Finally, the wait is over.
The vacancies in several of the salas of Baguio and Benguet courts were filled with able and competent judges who took their respective oaths sometime last week. Prominent among those is the new judge of the Regional Trial Court Branch 8 of La Trinidad, Benguet who took his oath before Judge Jennifer Humiding. His name is Isagani Calderon, or should I say Judge Isagani Calderon.
Unlike other judges who built their careers with the judicial department and rose from the ranks to become magistrates, Judge Calderon is relatively new to the judiciary as this is his first assignment as a judge. This, though, does not make him less qualified. I think that he is very ripe for the position, and if there is one lawyer who deserves to be there, it is him. I know from whence I talk because I have personally seen and witnessed the meteoric rise of this humble man. Truth to tell, he was my student in much the same way that he is my friend.
Gani, as I call him, is an unassuming individual with quite a distinctive character. He has an inquisitive mind that is matched by his wit and humor. His jokes are as corny as those of the joker yet are undeniably entertaining. He may be unreasonably assertive at times but is brilliant in many respects. To say he is intelligent is an understatement. He is a born winner. The biggest joke is: the only reason why he did not graduate in the College of Law as a cum laude is because he got low grades under me. I hope he will not take it against me when I appear before him to try a case. Maybe, the opening statement I shall make when I see him in his robe is: “Your Honor, let us put the past behind us and see the future that lies ahead.” Ha, ha, ha.
I always knew that Gani was destined for greatness. The path he took and the accolades he garnered lead to no other conclusion. He completed his pre-Law at the University of the Philippines with the degree in Psychology. He took up Law at the University of the Cordilleras and after he graduated, aced the Bar.
He joined the law office of Atty. Franklin Calpito as a private practitioner until he put up his own law office. On the side, he was employed as a professor with the same university where he graduated. Currently, he is among the most loved faculty members because of his astute way of teaching. His motivational as well as his convincing skills are beyond compare. He has endeared himself to his students that they lavishly and tenderly call him “Jose,” an obvious reference to the great Malay hero Jose Rizal, a compliment to his intelligence, dedication, and brilliance.
Aside from being an attorney-at-law, Gani has a Masters degree in Law, conferred upon him by the San Beda College in Manila. I, too, was once enrolled in that course but had to drop owing to time constraints and the inability to cope up with rigors of an additional task. Yet, I can attest that during the short time that Gani and I were classmates, he stood out among the best.
Though Judge Calderon still calls me sir, the parity between us had long been overtaken. He has reached a pinnacle that even in my dreams I am incapable of attaining. Still, I am very happy for him, not only because he was my student but because I will no longer have to contend against him in several of my pending and future cases.
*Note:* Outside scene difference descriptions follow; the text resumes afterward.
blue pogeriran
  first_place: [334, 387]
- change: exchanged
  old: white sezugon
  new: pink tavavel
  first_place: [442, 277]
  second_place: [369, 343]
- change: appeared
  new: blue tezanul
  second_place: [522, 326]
You see, he and I had some skirmishes in court. Guess who always comes out smoking?
Nevertheless, Gani and I remain good friends in and out of the courts. Part of what I have achieved was due to his unselfish contributions. To cite an example, when I was president of the Integrated Bar of the Philippines Baguio-Benguet Chapter, he was my press relations officer. I credit him for singlehandedly convincing me and the Board of the necessity of continuing and completing the IBP People’s Building that was started by past officers of the IBP. Thus, was erected the edifice of the IBP Baguio-Benguet Chapter.
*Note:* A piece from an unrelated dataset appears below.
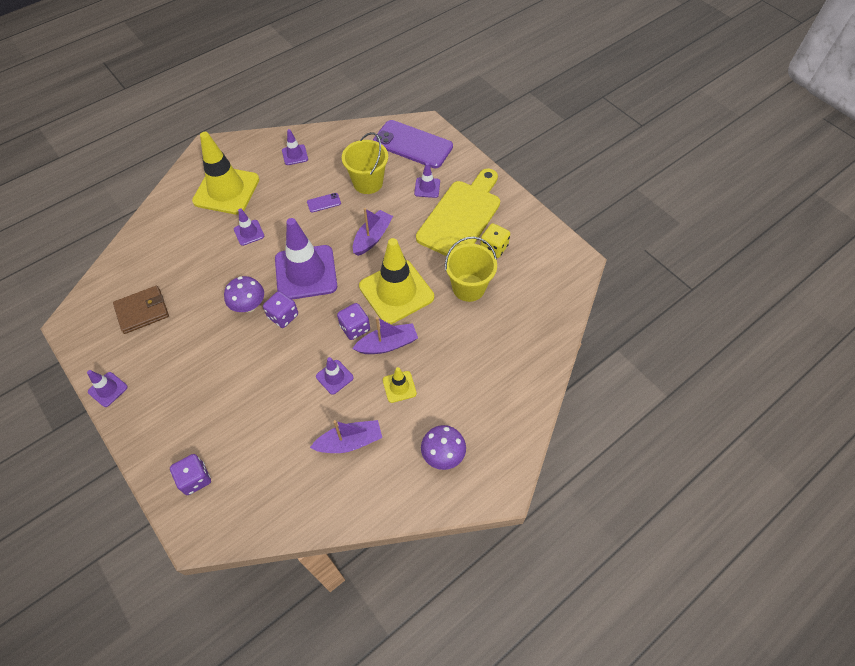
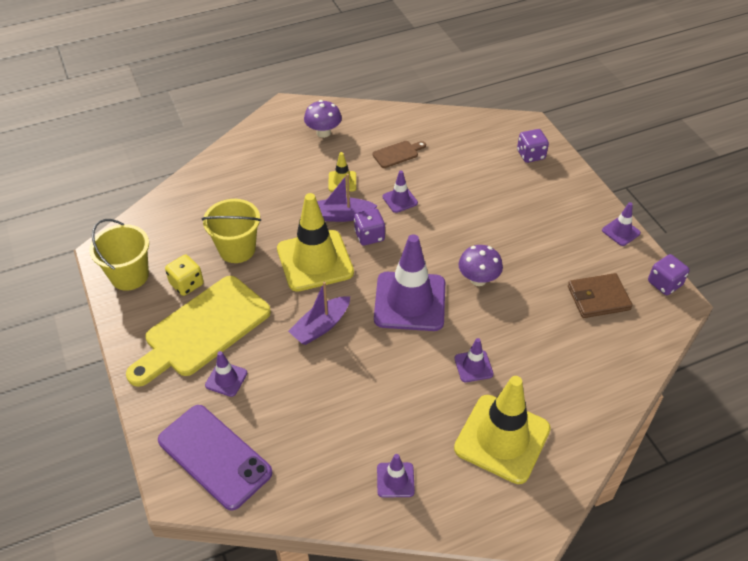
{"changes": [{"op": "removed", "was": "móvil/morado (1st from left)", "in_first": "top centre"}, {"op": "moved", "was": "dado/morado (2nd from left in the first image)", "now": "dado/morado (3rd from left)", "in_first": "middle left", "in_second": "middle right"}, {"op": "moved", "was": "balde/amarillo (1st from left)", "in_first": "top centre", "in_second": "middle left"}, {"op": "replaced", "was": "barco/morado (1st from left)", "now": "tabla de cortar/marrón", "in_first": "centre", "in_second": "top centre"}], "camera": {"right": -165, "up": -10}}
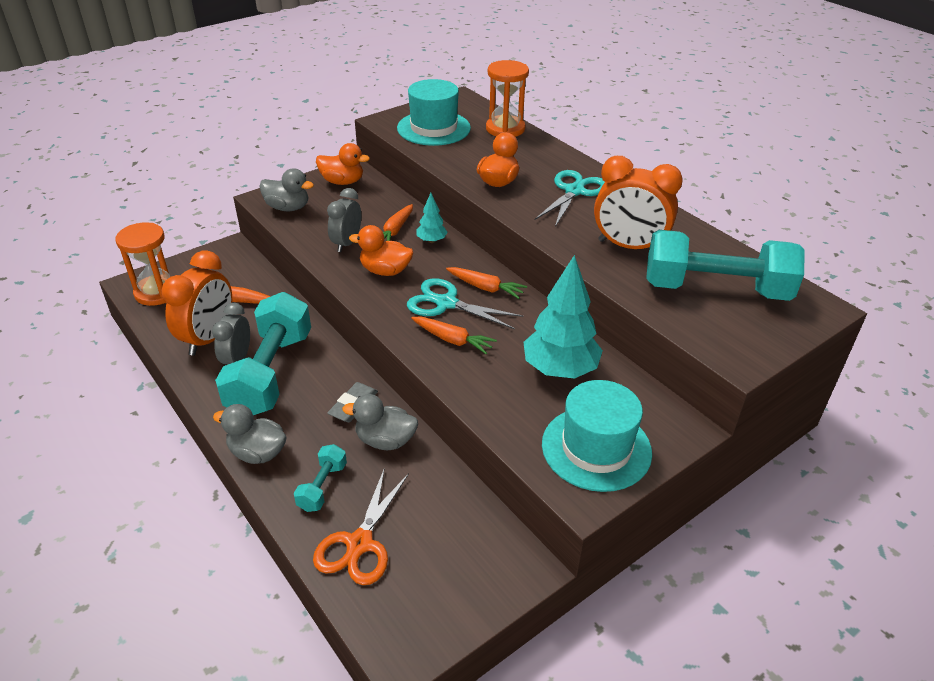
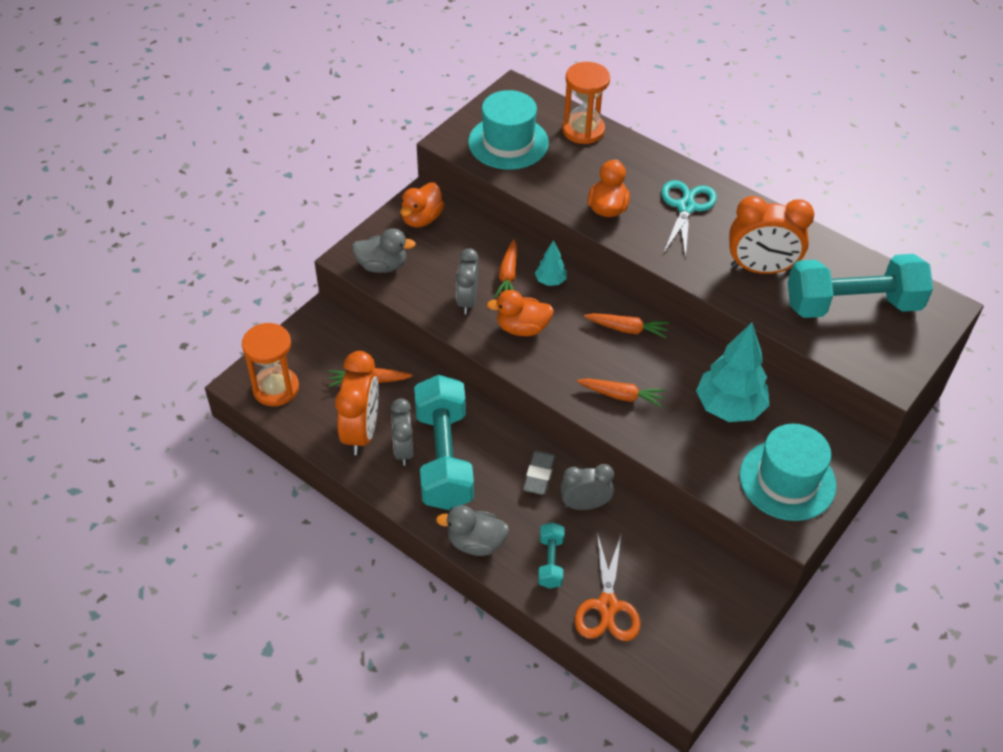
{"changes": [{"op": "removed", "was": "tijeras/turquesa (1st from left)", "in_first": "centre"}, {"op": "replaced", "was": "pato/gris (3rd from left)", "now": "despertador/gris (3rd from left)", "in_first": "centre", "in_second": "centre"}, {"op": "turned", "was": "pato/naranja (1st from left)", "in_first": "top centre", "in_second": "top centre", "clockwise": 120}], "camera": {"right": -15, "up": 10}}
Atty. Isagani Calderon is now a judge. It is well deserved; surely, a welcome development in the legal field; a judicial gain that is borne by necessity. I can only pray that once Gani dons the black robe, he remains the good natured, funny, and entertaining Gani that I know.
Of course, I do not expect any favors from him. I will understand if he will crucify me in his sala for not updating myself of the 2019 Rules on Civil Procedure. Neither do I expect any inhibitions from him because of what I revealed. After all, he is a fair man, one of the most decent human beings I am proud of. Only this time, I have to start calling him “Your Honor.”